«Ese viaje debe ser el más penoso de todos cuando significa destierro –dijo Corbeau–. Tú debes saberlo. Y allí, cuando los prisioneros miraban el agua, la única que podía huir, uno de los soldados babilonios se les acercó diciendo: Músicos, cantad uno de los cantos de vuestro pueblo. Entonces ellos se levantaron y colgaron las arpas en los sauces que había junto a la orilla. Y dijeron: No cantaremos a Dios en tierra de extraños. Y después se mordieron los pulgares hasta romperlos, para que nadie en adelante pudiera obligarlos a tañer sus instrumentos. Porque cantar sería poner lo mejor de cada uno en el centro del castigo, reconciliarse con la tierra extranjera que uno se ve obligado a pisar, amar un solo instante la necesidad de sobrevivir y el propio exilio. Lo que tú has hecho. Ellos dijeron: No cantaremos hasta que volvamos a Jerusalén. Sin embargo tú cantas, Manuel, tú no quieres regresar a España. Quédate conmigo. Necesito ayuda para volver a abrir el cine de mi pueblo, Saverdun».

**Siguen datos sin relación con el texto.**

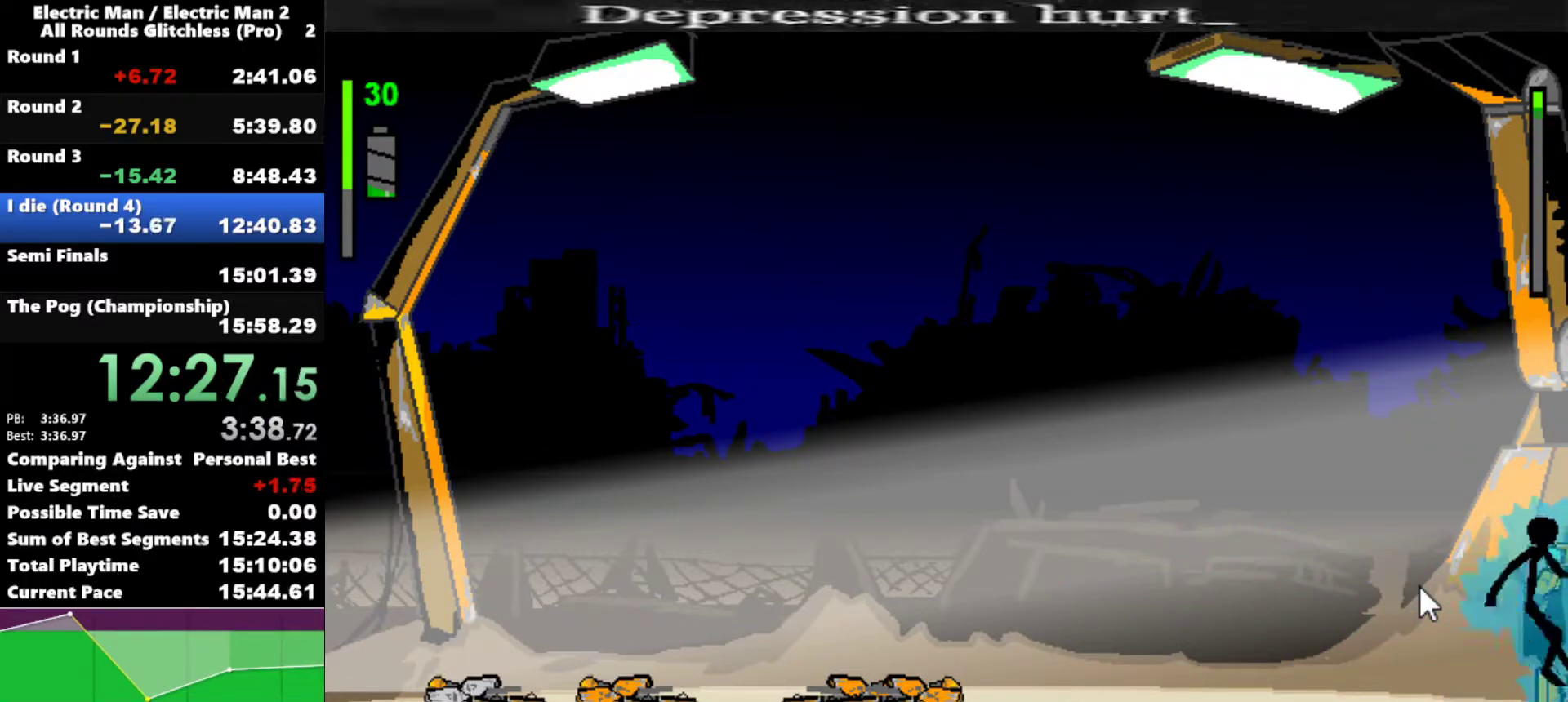
{"keys": ["a"], "events": [[183, "a", "down"]]}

–Cuando un hombre se vende a sí mismo, vende todo de sí mismo –dijo Howard.
Incluso lo sabían los cheyenes de aquella novela que leía el americano, al igual que los prisioneros de Babilonia, todos menos él, él sólo se sabía la canción:
Si yo mientras viviere, de ti, Jerusalén, no me acordare, y doquiera que fuere, tu ausencia no llorare, olvídeme de mí, si te olvidare.
Aquella letra vivía dentro de Manuel, pero él nunca había vivido conforme a la letra. Había vendido todo de sí mismo.